SMC President Ramon S. Ang, in particular, advanced such proposal as he condemned the alleged maneuvers and double-crossing committed by some individuals in the award of the FIT incentives – that in the end, will just be punishing consumers financially. “It is about time we find a balance between promoting clean energy and securing the country’s energy needs without making consumers bear the cost of a punishing subsidy for years in favor of RE producers,” he stressed.
The SMC group announced this week its investment plunge into the RE terrain without clinging into the plinth of cost-oppressive FIT subsidies.

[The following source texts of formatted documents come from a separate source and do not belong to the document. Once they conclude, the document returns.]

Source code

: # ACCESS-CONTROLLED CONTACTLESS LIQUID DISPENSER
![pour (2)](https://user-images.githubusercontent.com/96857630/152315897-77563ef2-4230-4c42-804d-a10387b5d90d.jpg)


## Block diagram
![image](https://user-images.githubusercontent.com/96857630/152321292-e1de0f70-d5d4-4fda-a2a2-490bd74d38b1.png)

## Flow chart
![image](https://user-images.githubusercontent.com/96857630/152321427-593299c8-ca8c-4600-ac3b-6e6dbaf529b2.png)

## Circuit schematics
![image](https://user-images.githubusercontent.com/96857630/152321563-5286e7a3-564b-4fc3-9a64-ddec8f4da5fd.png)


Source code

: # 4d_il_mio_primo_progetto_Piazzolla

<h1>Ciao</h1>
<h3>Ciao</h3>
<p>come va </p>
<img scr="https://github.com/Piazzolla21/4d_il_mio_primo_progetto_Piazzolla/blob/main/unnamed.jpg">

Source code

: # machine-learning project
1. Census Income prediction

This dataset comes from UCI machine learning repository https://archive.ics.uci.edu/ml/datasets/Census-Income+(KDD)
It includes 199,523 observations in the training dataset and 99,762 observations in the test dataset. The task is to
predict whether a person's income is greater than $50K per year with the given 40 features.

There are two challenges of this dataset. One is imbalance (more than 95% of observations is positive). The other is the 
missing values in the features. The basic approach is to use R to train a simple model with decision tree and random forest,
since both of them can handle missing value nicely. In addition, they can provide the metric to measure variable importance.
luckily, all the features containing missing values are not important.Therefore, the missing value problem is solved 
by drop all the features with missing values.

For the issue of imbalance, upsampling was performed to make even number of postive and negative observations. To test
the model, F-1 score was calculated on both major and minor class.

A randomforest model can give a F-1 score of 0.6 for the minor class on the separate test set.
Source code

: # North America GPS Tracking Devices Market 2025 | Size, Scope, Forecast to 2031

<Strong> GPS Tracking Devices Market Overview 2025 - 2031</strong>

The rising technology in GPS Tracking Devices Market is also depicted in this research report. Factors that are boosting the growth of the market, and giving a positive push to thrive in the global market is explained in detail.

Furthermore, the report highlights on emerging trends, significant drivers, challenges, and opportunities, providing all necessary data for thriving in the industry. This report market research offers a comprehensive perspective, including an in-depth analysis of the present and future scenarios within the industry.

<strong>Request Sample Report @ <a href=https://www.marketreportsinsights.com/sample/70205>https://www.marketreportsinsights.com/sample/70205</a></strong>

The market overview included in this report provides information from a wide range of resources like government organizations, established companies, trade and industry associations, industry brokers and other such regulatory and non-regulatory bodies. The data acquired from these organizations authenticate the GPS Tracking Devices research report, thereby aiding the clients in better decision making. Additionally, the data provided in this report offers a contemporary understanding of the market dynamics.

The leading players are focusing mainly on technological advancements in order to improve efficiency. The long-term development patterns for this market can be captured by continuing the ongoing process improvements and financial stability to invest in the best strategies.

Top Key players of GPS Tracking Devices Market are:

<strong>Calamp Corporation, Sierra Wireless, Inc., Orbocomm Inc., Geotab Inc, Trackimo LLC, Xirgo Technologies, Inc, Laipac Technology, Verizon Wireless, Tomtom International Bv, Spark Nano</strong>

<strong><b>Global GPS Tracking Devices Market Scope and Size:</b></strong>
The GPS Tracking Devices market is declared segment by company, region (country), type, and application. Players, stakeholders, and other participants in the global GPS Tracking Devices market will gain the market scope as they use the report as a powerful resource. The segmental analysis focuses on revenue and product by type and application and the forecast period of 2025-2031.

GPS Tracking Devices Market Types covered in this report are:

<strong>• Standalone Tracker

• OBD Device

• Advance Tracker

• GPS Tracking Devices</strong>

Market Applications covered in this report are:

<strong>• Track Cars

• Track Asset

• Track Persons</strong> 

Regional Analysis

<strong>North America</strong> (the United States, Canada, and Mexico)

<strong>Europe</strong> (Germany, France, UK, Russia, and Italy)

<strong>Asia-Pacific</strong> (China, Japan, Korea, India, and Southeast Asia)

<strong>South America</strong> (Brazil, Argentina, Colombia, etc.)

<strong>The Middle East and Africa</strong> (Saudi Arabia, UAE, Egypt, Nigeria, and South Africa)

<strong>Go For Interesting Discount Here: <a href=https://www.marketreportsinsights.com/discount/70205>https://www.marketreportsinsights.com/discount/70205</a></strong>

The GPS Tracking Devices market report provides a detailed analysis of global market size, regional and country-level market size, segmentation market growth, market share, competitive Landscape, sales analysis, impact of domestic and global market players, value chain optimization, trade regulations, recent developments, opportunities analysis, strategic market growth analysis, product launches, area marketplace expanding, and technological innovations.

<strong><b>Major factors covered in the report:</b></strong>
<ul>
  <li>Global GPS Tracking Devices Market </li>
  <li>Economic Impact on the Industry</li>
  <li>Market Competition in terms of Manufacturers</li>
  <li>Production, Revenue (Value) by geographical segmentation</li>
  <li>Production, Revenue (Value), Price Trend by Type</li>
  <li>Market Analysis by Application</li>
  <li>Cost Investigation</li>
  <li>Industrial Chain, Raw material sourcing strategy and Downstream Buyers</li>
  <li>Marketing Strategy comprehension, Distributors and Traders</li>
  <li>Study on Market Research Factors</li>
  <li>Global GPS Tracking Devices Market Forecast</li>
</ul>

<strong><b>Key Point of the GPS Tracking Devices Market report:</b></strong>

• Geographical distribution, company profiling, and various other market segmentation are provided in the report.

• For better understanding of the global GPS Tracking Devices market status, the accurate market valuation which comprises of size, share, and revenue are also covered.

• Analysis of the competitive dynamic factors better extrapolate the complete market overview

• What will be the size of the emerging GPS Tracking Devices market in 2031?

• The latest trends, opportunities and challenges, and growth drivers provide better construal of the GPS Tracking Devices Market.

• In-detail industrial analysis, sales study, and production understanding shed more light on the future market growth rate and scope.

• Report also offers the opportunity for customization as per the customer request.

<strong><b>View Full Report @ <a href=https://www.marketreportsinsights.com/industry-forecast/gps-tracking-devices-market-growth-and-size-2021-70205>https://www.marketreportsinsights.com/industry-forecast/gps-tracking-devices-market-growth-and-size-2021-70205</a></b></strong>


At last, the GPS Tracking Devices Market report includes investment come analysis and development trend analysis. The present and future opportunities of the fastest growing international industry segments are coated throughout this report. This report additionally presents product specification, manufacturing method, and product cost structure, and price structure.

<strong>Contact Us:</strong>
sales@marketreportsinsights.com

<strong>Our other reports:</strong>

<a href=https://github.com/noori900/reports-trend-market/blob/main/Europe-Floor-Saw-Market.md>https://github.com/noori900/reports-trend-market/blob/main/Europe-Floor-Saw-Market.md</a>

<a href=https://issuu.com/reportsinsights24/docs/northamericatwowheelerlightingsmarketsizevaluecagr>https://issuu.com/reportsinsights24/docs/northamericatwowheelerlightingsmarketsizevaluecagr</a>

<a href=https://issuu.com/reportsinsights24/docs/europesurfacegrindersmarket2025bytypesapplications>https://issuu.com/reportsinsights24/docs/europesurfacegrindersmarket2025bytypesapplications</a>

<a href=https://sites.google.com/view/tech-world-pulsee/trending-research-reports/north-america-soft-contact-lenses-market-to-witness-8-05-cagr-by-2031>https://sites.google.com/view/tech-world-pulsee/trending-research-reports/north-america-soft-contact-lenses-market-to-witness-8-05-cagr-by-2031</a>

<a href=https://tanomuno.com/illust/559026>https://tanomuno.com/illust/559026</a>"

The non-FIT landscape of RE ventures, was of course, navigated first by the Manila Electric Company (Meralco) when it had underwritten a power supply agreement at a relatively low cost of P4.69 per kilowatt-hour (in a price-matched level) for the 50MW capacity of PowerSource First Bulacan Solar, Inc.; and the other contract it sealed had been with Solar Philippines Tanauan Corp for another 50MW capacity.
On record, it’s Mr. Cusi who was first on the draw to sound off that the country’s honeymoon with burdensome RE subsidies would finally be over – and that he would want “market forces” tug its way into pulling down rates for the Filipino consumers. In the second wave of solar contracting, there are still close to 400 megawatts of capacities waiting for their turn to be granted with FIT perks – and policy as well as regulatory decisions have been on cliffhanger for that.
Mr. Gatchalian, for his part, is proposing a “reverse auction” as the new method that shall whet appetite and govern forward investments in the RE sector. He puts faith in this process as something that can bring the cheapest-priced RE development propositions for the consumers. He pointed out that in global trend of solar capacity contracting, competitive bidding had been yielding rates as low as the equivalent of P1.33 per kwh in the case of Mexico; P1.44 per kwh for Chile; P1.48 per kwh for United Arab Emirates; P2.46 per kwh for El Salvador; and P2.99 per kwh for Zambia.
The lawmaker asserted that “the interest of the public, particularly the power consumers, should remain the government’s primordial concern.” With the proposed bidding scheme, Gatchalian said “the government should grab this opportunity to level the playing field and encourage new RE players, both local and foreign, to enter the game,” emphasizing that “efforts should be made to make power cheaper, rather than on making it more expensive through subsidies given to private investors.”
Still, prior to this propounded roll into a new investment paradigm, it remains a fact that the credibility of the RE sector had been clouded with some degree of uneasiness and distrust.
And, if both the DOE and ERC would fail in sorting out the oversights in the solar FIT2 race, who suffers in the end? The millions of Filipino consumers who would be unjustly paying for subsidies for projects set out by double-dealing industry players and their cohorts in government.